*** Opening INFORMATION ***

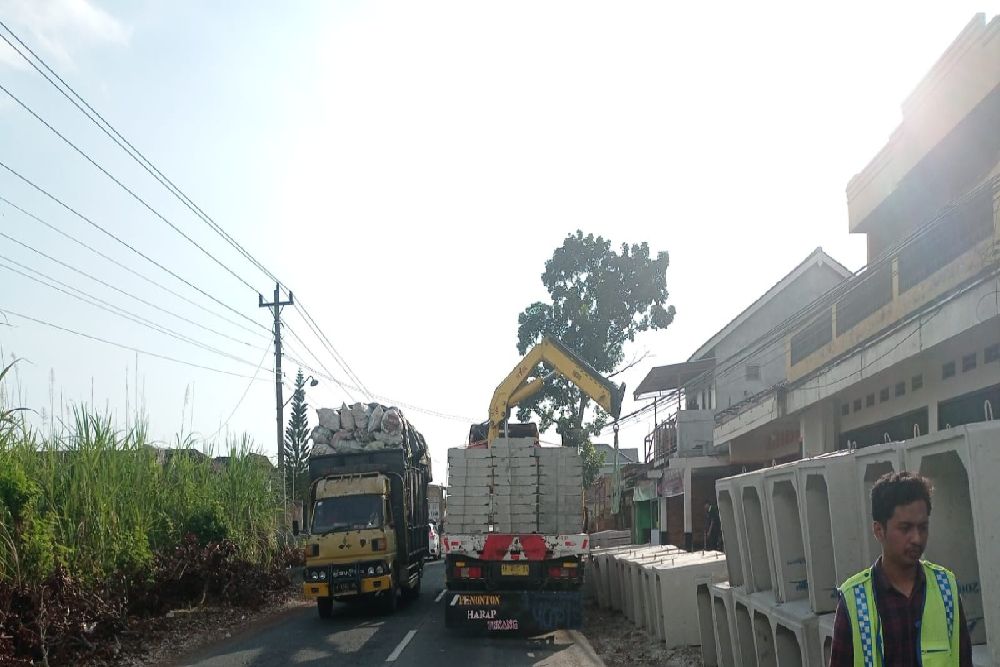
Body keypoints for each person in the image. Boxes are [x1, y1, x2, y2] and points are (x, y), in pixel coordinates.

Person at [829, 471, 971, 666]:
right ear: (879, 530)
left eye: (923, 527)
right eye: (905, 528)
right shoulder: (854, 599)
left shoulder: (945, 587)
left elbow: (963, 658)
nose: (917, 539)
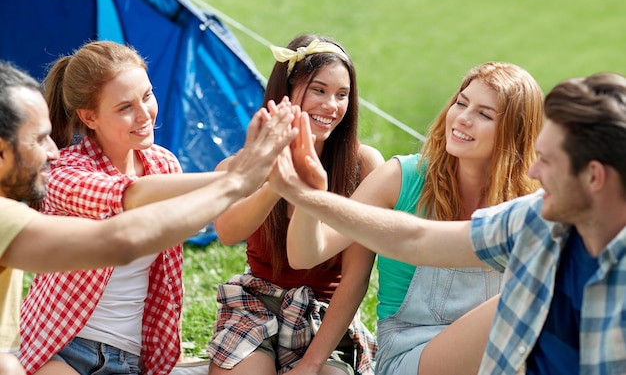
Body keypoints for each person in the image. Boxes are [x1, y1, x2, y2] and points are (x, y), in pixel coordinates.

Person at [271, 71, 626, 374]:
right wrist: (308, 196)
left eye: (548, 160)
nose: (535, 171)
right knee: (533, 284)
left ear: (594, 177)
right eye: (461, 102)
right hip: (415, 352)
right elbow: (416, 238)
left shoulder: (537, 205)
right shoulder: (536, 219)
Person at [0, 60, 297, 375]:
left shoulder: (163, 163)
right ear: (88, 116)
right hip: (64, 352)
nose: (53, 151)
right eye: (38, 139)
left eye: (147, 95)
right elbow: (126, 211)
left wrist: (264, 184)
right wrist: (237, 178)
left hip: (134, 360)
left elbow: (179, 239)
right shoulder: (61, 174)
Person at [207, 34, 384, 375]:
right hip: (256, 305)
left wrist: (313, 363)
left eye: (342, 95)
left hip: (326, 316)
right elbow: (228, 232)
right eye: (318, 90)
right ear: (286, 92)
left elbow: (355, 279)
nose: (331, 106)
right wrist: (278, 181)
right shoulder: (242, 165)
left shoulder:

*** Closing INFORMATION ***

» **WORK TO BE COMPLETED**: Copy the whole listing above word for word but do not carry over the pictures.

» **ANSWER SECTION**:
Body keypoints for each person in the image. Boxes are [x1, y1, x2, y2] and points are (x, y), in pixel coordinates.

Person at [829, 471, 971, 666]:
right ear: (879, 530)
left eye: (923, 527)
right eye: (905, 528)
right shoulder: (854, 599)
left shoulder: (945, 587)
left elbow: (963, 658)
nose: (917, 539)
Body keypoints for each person in the image. Boxes are [x1, y1, x2, y2] and points are (x, y), in pixel coordinates.

Person at [271, 71, 626, 374]:
right wrist: (308, 196)
left eye: (548, 160)
nose: (535, 171)
right knee: (533, 284)
left ear: (594, 177)
right eye: (461, 102)
right hip: (415, 352)
right elbow: (416, 238)
left shoulder: (537, 205)
right shoulder: (536, 219)
Person at [0, 60, 297, 375]:
left shoulder: (163, 163)
right ear: (88, 116)
right hip: (64, 352)
nose: (53, 151)
right eye: (38, 139)
left eye: (147, 95)
right elbow: (126, 211)
left wrist: (264, 184)
right wrist: (237, 178)
left hip: (134, 360)
left elbow: (179, 239)
right shoulder: (61, 174)
Person at [207, 34, 384, 375]:
right hip: (256, 305)
left wrist: (313, 363)
left eye: (342, 95)
left hip: (326, 316)
right elbow: (228, 232)
right eye: (318, 90)
right ear: (286, 92)
left elbow: (355, 279)
nose: (331, 106)
right wrist: (278, 181)
right shoulder: (242, 165)
left shoulder:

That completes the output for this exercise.